##### Source material #####

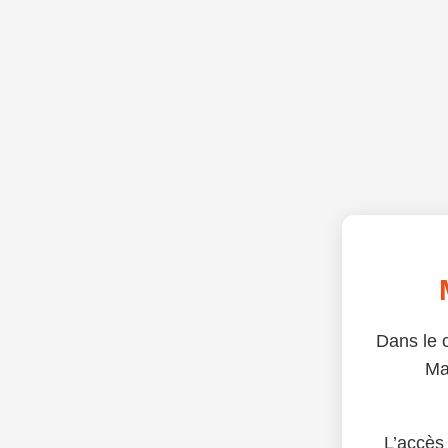
Dans le c
Ma
L’accès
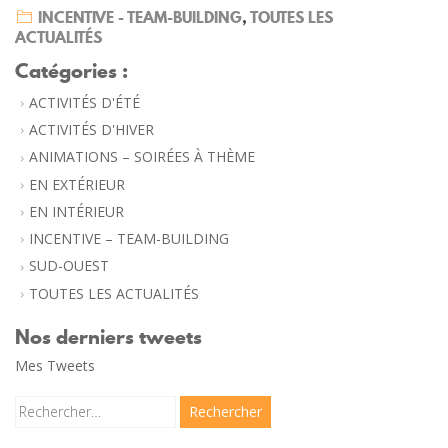
INCENTIVE - TEAM-BUILDING
,
TOUTES LES
ACTUALITÉS
Catégories :
ACTIVITÉS D'ÉTÉ
ACTIVITÉS D'HIVER
ANIMATIONS – SOIRÉES À THÈME
EN EXTÉRIEUR
EN INTÉRIEUR
INCENTIVE – TEAM-BUILDING
SUD-OUEST
TOUTES LES ACTUALITÉS
Nos derniers tweets
Mes Tweets
Rechercher :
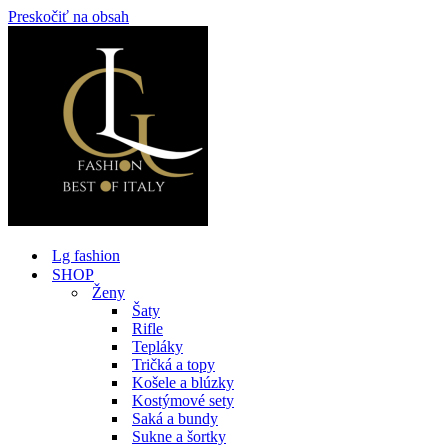
Preskočiť na obsah
Lg fashion
SHOP
Ženy
Šaty
Rifle
Tepláky
Tričká a topy
Košele a blúzky
Kostýmové sety
Saká a bundy
Sukne a šortky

#####

◆ Assignment:
Your copy should hold every record word for word and none of the pictures.

◆ Answer area:
Dans le c
Ma
L’accès
INCENTIVE - TEAM-BUILDING
,
TOUTES LES
ACTUALITÉS
Catégories :
ACTIVITÉS D'ÉTÉ
ACTIVITÉS D'HIVER
ANIMATIONS – SOIRÉES À THÈME
EN EXTÉRIEUR
EN INTÉRIEUR
INCENTIVE – TEAM-BUILDING
SUD-OUEST
TOUTES LES ACTUALITÉS
Nos derniers tweets
Mes Tweets
Rechercher :
Preskočiť na obsah
Lg fashion
SHOP
Ženy
Šaty
Rifle
Tepláky
Tričká a topy
Košele a blúzky
Kostýmové sety
Saká a bundy
Sukne a šortky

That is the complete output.